I’m delighted to invite you all to attend the inaugural Cancer Nursing Practice conference on 27 April at The Christie NHS Foundation Trust, Manchester.
The programme has been designed with specialist nurses in mind, including two keynote presentations and three workshops, and with a focus on nurse-led innovations in cancer practice, education and research. Full details are at regonline.com/cnpconference and the early bird rate of £100 plus VAT is available until 28 February.
The conference will explore how to provide high-quality care for patients with cancer in challenging times for the health service, and how nurses can be supported to cope with the resulting physical and emotional demands. As our analysis shows, the need for support is more important than ever. It paints a shocking picture of delays in diagnosis and treatment, including cancelled operations, bed shortages and a lack of intensive care facilities.

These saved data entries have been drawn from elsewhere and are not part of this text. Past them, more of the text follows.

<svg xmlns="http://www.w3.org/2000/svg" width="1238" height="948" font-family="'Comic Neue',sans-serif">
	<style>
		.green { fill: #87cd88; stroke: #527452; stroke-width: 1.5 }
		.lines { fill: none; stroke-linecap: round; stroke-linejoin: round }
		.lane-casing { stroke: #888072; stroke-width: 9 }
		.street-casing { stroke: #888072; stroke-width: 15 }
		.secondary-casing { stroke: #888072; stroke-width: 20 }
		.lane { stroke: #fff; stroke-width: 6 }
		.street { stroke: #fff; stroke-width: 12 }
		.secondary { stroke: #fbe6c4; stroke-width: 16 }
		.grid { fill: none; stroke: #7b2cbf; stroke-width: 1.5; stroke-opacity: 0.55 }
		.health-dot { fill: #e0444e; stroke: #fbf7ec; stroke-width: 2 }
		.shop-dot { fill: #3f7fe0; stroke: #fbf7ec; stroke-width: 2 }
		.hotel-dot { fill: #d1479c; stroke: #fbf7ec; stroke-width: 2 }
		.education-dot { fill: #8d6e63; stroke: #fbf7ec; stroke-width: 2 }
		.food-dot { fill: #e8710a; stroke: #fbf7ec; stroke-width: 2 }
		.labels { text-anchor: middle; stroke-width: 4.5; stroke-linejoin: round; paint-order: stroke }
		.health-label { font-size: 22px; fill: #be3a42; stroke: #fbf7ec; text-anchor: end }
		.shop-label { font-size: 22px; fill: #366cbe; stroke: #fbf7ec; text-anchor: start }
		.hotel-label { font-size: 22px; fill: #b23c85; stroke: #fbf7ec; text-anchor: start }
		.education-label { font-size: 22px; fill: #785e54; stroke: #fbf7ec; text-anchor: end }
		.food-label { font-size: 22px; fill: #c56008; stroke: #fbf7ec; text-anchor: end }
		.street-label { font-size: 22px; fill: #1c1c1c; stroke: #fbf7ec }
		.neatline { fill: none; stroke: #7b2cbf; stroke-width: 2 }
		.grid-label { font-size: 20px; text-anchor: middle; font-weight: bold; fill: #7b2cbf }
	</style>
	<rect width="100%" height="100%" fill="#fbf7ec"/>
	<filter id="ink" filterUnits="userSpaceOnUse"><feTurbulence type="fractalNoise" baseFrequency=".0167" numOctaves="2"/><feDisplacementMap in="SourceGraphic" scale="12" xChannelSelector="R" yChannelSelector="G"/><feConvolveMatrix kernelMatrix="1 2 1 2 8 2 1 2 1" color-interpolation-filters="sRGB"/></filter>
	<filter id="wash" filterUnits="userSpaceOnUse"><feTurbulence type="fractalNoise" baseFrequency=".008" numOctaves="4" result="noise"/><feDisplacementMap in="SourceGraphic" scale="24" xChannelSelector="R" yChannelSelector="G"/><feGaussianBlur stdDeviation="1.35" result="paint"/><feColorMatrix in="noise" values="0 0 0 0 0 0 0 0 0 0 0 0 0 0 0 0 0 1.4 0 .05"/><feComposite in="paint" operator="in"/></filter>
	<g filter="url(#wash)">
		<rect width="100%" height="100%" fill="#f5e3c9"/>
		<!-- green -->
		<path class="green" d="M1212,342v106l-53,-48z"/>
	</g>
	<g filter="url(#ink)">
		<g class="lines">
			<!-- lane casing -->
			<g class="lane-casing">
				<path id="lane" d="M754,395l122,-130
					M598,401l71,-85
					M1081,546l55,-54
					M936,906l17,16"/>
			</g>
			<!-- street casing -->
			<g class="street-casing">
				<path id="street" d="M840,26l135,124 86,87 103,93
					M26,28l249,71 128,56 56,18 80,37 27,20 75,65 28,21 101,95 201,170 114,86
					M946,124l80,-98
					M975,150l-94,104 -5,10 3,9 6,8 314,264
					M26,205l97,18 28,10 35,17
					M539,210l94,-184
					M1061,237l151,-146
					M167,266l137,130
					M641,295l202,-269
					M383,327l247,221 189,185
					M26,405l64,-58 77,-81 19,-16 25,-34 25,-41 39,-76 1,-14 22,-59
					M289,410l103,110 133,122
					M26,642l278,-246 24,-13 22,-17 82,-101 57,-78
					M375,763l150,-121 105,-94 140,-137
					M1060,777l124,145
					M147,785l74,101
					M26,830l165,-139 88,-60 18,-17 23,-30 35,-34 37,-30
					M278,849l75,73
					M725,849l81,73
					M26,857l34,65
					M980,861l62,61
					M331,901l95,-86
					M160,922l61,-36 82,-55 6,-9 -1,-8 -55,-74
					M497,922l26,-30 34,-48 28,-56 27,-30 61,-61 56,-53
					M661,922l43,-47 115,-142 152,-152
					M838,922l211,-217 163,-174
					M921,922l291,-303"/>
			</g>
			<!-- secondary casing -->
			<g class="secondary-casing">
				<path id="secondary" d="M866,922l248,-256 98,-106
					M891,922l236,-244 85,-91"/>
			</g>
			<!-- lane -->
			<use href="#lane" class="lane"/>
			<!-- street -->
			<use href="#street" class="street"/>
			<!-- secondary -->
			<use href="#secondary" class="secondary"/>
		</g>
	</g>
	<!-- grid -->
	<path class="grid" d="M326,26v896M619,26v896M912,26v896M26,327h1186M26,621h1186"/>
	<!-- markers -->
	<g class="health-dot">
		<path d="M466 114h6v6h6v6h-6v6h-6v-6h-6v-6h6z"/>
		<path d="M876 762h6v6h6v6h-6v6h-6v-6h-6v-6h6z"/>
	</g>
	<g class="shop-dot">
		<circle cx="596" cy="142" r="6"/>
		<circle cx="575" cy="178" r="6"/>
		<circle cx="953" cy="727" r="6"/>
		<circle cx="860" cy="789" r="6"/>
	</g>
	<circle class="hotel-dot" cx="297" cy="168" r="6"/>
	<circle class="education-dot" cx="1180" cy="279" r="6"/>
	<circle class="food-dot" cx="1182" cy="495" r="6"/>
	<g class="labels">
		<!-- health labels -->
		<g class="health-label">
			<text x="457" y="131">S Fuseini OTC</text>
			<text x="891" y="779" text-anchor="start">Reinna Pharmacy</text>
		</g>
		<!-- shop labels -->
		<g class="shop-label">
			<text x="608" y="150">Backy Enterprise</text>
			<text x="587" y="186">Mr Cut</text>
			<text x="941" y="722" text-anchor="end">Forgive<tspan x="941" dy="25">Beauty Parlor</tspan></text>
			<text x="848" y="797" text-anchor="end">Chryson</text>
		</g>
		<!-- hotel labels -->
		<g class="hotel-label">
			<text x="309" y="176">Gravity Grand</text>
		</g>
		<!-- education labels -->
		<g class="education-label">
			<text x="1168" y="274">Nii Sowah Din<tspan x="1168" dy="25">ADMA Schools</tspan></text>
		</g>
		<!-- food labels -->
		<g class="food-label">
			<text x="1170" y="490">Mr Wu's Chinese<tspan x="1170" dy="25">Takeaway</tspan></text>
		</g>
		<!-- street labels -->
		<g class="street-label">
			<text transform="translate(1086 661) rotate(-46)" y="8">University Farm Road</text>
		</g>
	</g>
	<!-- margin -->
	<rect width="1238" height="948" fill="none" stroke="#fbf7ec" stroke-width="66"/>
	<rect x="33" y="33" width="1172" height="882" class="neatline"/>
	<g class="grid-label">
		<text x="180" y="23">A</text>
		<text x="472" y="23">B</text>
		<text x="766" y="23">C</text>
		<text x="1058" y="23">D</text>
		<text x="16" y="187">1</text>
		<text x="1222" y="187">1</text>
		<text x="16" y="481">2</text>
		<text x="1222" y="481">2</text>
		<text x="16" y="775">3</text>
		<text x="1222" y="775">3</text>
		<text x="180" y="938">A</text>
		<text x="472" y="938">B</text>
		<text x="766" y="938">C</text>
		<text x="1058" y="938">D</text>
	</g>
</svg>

Front line staff will not be surprised by this news since they have to deal with the emotional fallout from patients caught up in systems that are overstretched and, in some cases, at breaking point.
Any delays in cancer treatment exacerbate an already difficult situation for patients and nurses. Delays mean nurses will face additional questions from patients about potential implications for prognosis and how they cope with uncertainty.
On top of this comes news of nursing shortages in almost every hospital in England, which places increased pressure on front line staff in all areas. Oncology is no exception.
Demand for clinical services outstrips capacity, a situation seen daily in most chemotherapy units. It means nurses and managers must consider alternative strategies to cope with increasing patient numbers. One solution is to treat patients in their own homes, or provide systemic anti-cancer treatments closer to home.
This is no quick fix, however, and requires careful planning to ensure quality, safety and patient confidence are maintained.